- Born: Helena Leiva Ferrera 5 October 1897 Santa Cruz de Yojoa, Cortés Department, Honduras
- Died: 12 August 1978 (aged 80) San Pedro Sula, Cortés Department, Honduras
- Years active: 1940s-1960s
- Known for: harboring Che Guevara

= Helena Leiva de Holst =

Honduran socialist (1897–1978)

Helena Leiva de Holst (1897–1978) was a Honduran socialist who traveled to both China and the Soviet Union to study Marxism. Her leftist politics caused her to be exiled to Guatemala, where she participated in feminist causes. In the 1950s, Che Guevara lived with her and dedicated some of his poetry to her. When the United Fruit sponsored coup d'état overthrew Guatemalan president Jacobo Árbenz, Leiva was exiled to Mexico. She finally was able to return to Honduras in the late 1960s.

==Biography==
Helena Leiva Ferrera was born on 5 October 1897 in Santa Cruz de Yojoa, Cortés Department, Honduras to Emilio Leiva and Florinda Ferrera. Leiva was the granddaughter of Honduran president Ponciano Leiva. As a child, she moved to San Pedro Sula for her studies and it was there that she married a German businessman, Henry Holst. Because of her leftist political views, Leiva was forced into exile in Guatemala. Leiva had traveled to both China and the Soviet Union to study Marxism and in addition was a supporter of feminist causes, attending the Primer Congreso Interamericano de Mujeres held in Guatemala City in 1947. She was also one of the leaders of the Alianza de Mujeres (Alliance of Women).
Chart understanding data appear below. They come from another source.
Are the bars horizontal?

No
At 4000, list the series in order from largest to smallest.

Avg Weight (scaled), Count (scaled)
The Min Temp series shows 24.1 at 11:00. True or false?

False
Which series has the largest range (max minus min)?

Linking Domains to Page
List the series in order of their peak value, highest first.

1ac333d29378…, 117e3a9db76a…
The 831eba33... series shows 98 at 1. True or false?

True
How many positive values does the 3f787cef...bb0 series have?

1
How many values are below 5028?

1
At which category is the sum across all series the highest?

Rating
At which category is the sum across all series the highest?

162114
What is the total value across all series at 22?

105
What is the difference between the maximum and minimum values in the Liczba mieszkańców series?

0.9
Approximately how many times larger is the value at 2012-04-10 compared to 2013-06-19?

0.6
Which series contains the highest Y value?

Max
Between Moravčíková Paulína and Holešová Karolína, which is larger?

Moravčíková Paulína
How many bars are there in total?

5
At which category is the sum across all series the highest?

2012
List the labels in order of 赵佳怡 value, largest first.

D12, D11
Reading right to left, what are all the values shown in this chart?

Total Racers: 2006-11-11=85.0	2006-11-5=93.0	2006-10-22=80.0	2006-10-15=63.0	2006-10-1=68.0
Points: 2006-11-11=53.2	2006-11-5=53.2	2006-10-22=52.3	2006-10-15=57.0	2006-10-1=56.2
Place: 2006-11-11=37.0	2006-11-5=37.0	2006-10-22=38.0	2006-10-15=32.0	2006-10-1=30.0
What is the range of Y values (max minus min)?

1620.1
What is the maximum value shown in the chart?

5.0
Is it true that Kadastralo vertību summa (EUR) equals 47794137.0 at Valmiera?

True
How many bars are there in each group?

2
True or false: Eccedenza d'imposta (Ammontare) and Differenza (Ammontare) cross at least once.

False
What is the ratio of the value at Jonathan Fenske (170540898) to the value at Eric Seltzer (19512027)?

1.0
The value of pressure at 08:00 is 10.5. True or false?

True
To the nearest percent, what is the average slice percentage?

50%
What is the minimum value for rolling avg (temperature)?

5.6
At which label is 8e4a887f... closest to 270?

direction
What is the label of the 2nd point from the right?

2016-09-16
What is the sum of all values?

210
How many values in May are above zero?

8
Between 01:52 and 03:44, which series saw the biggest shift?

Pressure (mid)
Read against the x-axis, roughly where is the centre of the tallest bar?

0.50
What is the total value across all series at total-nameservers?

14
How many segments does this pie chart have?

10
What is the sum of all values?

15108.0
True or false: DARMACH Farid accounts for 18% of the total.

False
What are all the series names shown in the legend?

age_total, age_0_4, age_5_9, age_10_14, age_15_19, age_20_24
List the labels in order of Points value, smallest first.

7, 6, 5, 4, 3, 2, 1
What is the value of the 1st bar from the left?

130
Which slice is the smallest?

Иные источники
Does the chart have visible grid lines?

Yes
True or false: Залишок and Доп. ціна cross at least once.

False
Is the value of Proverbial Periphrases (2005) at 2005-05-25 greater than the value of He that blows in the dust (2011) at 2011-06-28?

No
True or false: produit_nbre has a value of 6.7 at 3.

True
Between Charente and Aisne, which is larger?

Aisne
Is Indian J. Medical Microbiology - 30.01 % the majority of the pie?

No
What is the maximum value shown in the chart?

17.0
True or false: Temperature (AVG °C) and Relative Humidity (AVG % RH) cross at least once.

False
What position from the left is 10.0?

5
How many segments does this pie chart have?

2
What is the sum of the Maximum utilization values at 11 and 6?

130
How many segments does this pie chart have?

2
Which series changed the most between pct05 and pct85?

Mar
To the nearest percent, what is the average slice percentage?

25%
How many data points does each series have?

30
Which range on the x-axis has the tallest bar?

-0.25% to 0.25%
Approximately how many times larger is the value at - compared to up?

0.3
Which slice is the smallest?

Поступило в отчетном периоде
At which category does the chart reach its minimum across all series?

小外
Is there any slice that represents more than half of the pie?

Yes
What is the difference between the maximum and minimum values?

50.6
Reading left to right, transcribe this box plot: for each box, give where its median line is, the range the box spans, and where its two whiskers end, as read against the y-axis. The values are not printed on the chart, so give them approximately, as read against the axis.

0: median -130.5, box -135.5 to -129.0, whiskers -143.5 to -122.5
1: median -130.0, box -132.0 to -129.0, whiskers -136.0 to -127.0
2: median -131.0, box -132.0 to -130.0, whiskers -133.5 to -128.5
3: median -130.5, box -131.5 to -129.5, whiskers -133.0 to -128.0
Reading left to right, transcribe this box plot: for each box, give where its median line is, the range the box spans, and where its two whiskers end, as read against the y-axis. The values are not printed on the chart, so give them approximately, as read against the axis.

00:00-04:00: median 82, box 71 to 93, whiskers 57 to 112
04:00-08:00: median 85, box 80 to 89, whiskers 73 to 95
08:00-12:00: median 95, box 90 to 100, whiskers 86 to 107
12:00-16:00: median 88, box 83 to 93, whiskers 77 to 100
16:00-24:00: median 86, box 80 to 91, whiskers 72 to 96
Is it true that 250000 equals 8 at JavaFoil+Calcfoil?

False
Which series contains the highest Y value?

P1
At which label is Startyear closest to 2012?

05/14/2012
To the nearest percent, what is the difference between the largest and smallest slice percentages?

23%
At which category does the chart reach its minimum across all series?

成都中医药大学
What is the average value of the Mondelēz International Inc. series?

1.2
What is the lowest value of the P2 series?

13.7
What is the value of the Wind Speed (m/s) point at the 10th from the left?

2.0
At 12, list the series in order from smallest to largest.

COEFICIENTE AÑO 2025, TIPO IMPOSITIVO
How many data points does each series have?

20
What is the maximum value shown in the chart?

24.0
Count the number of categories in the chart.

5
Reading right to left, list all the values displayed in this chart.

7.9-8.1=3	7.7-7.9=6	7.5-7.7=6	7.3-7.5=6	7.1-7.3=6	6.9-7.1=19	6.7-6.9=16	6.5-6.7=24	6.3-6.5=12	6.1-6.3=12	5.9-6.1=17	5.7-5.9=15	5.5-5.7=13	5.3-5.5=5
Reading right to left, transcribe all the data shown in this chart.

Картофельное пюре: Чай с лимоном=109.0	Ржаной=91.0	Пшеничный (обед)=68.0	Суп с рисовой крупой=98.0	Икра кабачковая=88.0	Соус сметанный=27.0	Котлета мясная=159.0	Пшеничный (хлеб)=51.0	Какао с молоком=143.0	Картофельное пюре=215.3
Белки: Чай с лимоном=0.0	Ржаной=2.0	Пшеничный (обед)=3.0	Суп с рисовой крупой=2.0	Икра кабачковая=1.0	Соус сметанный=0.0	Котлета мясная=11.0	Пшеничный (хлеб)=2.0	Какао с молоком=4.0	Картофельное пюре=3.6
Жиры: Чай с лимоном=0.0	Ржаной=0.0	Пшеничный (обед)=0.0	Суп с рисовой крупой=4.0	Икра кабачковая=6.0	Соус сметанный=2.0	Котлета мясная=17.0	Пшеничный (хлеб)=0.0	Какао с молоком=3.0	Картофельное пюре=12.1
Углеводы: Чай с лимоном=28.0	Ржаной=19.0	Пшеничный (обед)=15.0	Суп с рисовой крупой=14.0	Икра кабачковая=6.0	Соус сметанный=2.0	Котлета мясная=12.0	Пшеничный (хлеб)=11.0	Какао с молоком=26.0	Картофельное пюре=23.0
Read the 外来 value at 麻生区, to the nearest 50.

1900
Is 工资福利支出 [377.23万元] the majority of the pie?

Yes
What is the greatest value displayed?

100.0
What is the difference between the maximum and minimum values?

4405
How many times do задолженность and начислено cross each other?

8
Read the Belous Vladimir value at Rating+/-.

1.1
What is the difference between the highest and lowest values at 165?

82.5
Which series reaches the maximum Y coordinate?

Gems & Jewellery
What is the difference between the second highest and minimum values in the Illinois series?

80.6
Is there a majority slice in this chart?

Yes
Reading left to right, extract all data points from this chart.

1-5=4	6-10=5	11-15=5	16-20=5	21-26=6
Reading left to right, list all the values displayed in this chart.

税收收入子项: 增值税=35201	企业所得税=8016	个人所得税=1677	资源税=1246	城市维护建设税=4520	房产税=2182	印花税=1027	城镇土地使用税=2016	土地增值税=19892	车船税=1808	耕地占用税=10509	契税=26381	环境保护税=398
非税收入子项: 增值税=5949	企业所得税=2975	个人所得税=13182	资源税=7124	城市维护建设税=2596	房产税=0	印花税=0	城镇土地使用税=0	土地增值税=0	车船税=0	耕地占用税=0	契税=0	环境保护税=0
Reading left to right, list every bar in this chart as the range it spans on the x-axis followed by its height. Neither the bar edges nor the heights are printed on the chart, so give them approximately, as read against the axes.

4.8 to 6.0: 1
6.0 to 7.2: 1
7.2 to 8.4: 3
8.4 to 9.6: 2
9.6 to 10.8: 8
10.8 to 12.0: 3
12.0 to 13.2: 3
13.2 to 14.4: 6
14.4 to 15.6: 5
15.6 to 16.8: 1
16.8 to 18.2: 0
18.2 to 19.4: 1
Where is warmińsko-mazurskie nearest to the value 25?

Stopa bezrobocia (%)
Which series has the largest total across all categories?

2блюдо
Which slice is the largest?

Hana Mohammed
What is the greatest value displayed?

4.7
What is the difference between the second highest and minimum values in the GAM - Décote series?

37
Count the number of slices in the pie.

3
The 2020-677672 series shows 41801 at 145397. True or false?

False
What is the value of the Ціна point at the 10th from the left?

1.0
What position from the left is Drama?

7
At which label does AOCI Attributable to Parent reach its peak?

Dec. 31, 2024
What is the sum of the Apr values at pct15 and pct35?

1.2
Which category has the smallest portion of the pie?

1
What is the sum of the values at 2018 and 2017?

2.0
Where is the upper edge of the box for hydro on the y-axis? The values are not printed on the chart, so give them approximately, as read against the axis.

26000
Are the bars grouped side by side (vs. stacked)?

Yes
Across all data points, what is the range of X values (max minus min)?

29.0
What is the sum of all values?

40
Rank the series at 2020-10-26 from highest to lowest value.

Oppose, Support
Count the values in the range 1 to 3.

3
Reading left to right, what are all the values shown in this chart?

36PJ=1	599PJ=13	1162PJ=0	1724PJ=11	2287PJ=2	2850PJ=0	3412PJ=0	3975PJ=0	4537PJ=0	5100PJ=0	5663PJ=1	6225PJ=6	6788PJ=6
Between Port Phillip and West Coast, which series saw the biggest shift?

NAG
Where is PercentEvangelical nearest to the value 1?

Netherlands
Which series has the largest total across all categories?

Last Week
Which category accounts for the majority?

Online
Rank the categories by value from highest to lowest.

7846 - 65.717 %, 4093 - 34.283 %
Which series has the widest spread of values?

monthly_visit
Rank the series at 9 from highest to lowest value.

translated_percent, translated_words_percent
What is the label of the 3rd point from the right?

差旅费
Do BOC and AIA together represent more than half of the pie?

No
Leiva continued with her leftist activities, providing lodging for Che Guevara, who was so taken with her that he described her philosophy as "close to communism" and dedicated a 1954 poem, "Invitación al camino" to her. In mid-July, 1954, she was arrested during the United Fruit coup d'état against Guatemalan president Jacobo Árbenz and was exiled to Mexico. After many years of living in exile, she finally was able to return home and lived in San Pedro Sula for the remainder of her life.

Leiva died on 23 August 1978 in San Pedro Sula, Cortés Department, Honduras.